Who knew about the electronic trading hubs? I certainly didn’t. And I’m sure most average investors didn’t know about them either. So it’s good to know that we’re getting screwed by the high-frequency trading process.
Loren Steffy, a Houston Chronicle business writer, wrote an easy to understand column explaining how these trades impact the stock market, investment banks and investors.
STOCK MARKET HIJACKED
By Loren Steffy
Houston Chronicle
May 12, 2010
We don't have a stock market anymore. We have a mathematical exercise gone berserk.
Last week was marked by some of the most dramatic volatility since traders first assembled under the buttonwood tree in Lower Manhattan in 1792. On Thursday, with markets already roiled by the threat of the burgeoning Greek debt crisis, the Dow Jones industrial average plunged almost 1,000 points, the largest point drop ever, then surged about 650 points, all in less than half an hour.
Don't blame the Greeks. Blame the geeks.
Regulators don't know what sparked the sell-off, but it's pretty clear what happened as the selling frenzy took hold. The New York Stock Exchange and Nasdaq slowed trading in hopes of stanching the plunge. That forced hundreds of thousands of sell orders onto electronic trading hubs, where computers make split-second trades based on pre-arranged programs. As the sell orders flooded the hubs, it triggered automatic stop losses, essentially more sell orders, and an electronic avalanche ensued. There weren't enough bids, or buyers, to offset the sales.
BIG FLOW THROUGH HUBS
These days, hubs are where most of the market action is. Only about 20 percent of the volume of NYSE-listed stocks actually trade on the exchange, down from almost 80 percent five years ago. The rest of the volume has moved to the hubs.

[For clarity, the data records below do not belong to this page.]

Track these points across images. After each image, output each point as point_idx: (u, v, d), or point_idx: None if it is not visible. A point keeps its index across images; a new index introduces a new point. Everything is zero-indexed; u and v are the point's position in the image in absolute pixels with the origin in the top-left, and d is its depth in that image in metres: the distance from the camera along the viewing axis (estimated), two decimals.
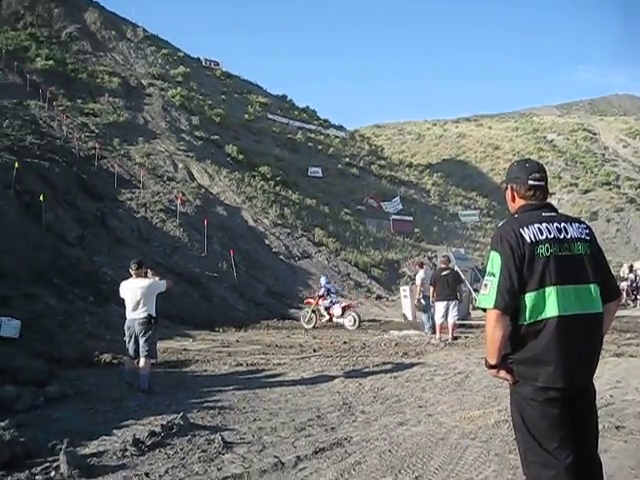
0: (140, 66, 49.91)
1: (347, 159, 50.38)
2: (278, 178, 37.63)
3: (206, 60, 60.86)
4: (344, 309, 19.19)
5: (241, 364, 11.23)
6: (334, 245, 31.02)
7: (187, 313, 19.49)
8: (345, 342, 14.46)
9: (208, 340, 15.53)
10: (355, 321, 18.86)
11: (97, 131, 34.10)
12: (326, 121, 61.55)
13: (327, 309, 19.33)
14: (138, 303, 9.03)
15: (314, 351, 13.04)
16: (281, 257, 28.22)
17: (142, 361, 8.92)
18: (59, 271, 19.27)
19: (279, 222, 31.36)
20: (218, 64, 61.13)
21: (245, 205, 31.86)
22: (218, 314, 20.15)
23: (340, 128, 61.87)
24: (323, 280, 20.74)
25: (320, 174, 43.96)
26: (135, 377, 9.16)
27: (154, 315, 9.14)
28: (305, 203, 35.70)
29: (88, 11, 54.45)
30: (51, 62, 40.29)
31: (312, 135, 53.09)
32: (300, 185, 39.44)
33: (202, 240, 25.24)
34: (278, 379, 9.88)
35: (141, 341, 8.96)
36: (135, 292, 9.05)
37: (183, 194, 28.65)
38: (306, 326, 19.15)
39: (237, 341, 15.22)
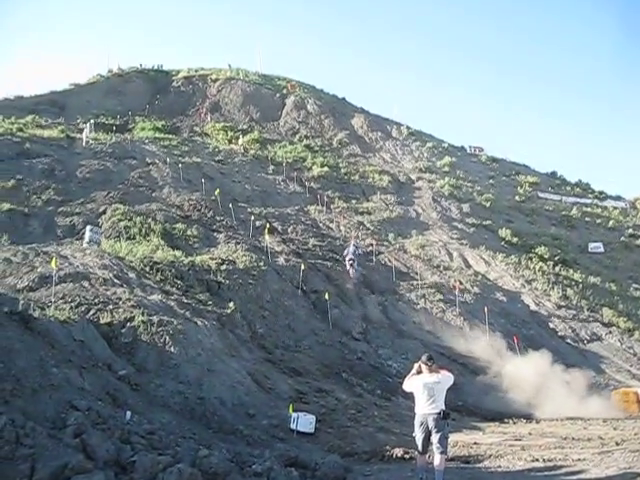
0: (407, 161, 52.00)
1: (630, 230, 46.89)
2: (557, 258, 36.06)
3: (470, 147, 61.60)
4: (351, 265, 27.50)
5: (537, 459, 10.63)
6: (625, 325, 28.59)
7: (474, 404, 19.12)
8: None
9: (498, 433, 14.94)
10: (353, 273, 27.44)
11: (372, 228, 35.74)
12: (602, 193, 58.29)
13: (350, 261, 27.73)
14: (432, 398, 9.03)
15: (616, 444, 11.85)
16: (568, 341, 26.67)
17: (437, 458, 8.82)
18: (347, 365, 20.16)
19: (562, 304, 29.85)
20: (482, 149, 61.52)
21: (525, 289, 30.90)
22: (506, 405, 19.44)
23: (618, 198, 58.11)
24: (352, 247, 28.36)
25: (601, 249, 41.39)
26: (428, 473, 9.09)
27: (446, 410, 9.08)
28: (589, 281, 33.64)
29: (355, 117, 58.73)
30: (326, 168, 43.98)
31: (588, 209, 50.47)
32: (581, 263, 37.41)
33: (484, 328, 24.86)
34: (580, 476, 9.19)
35: (435, 437, 8.89)
36: (429, 387, 9.08)
37: (460, 282, 28.64)
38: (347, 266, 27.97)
39: (529, 434, 14.44)
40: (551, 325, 27.77)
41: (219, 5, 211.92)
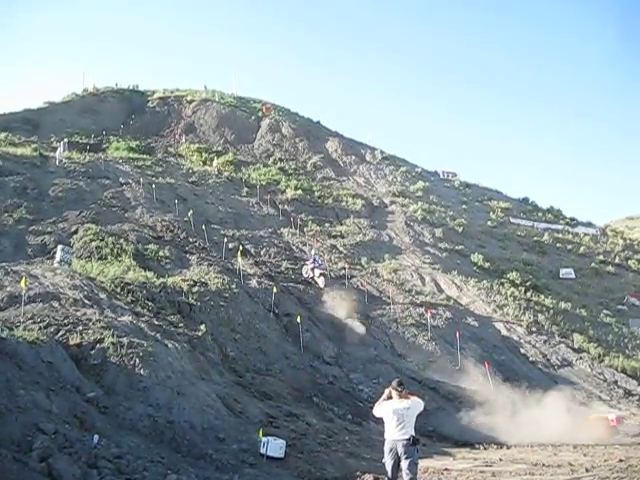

The exchanges canceled trades deemed erroneous in the last 20 minutes of Thursday's session. If the 1,000 point drop had stuck, the market would have lost almost $1 trillion in value within minutes.
“The lunatics completely took over the asylum,” said John Olson, chief investment officer for Houston-based Sanders Morris Harris. “The traditional meaning of a market has been lost — that is to determine some value for a stock or bond. People are trading for the sake of trading, and there is no underlying meaning to all of this.”
The Securities and Exchange Commission, once again, was caught flat-footed. It's now investigating last week's activity, and it's gotten the heads of some of the largest hubs to agree to uniform rules, such as “circuit breakers” that would halt trading sooner.
Even so, there's little incentive to rein in computer trading. Exchanges make big fees from the higher volumes that computer trading generates.
HIGH-FREQUENCY TRADING
This type of buying and selling, which I wrote about late last year, is known as high-frequency trading. Computer algorithms exploit market movements, often trading ahead of average investors to make a few pennies on each trade.
Let's say you want to buy a share of stock for $25. If the trade ultimately passes through a firm like Goldman Sachs, which has made billions on its proprietary trading business lately, your trade has to wait. Knowing that you're willing to buy at $25, Goldman's computers shoot out buy orders until it finds a seller at $24.95. Then it turns around and sells the stock to you at $25, collecting a quick nickel.
Done thousands of times a day, the nickels add up to billions over the course of a year.
‘A NUMBERS GAME’
The mathematicians and physicists writing these programs don't care about stocks' underlying value. Earnings, management, sales — nothing investors typically evaluate — matters. The computer programs look for things that might affect stock prices — the potential effect of a small movement in crude futures on Exxon Mobil, for example — then shoot out hundreds of buy or sell orders in milliseconds until they get a hit.
“There's no idea of buy and hold anymore,” Olson said. “If all you have is computers looking for tiny price differentials, then this just becomes a numbers game.”
THIS IS A MARKET?
It's a hugely profitable business, but it's not what those traders gathered under the buttonwood tree envisioned when they set up what became the NYSE to determine the value of stocks.
They created a market. What we have today is more like a giant roulette wheel.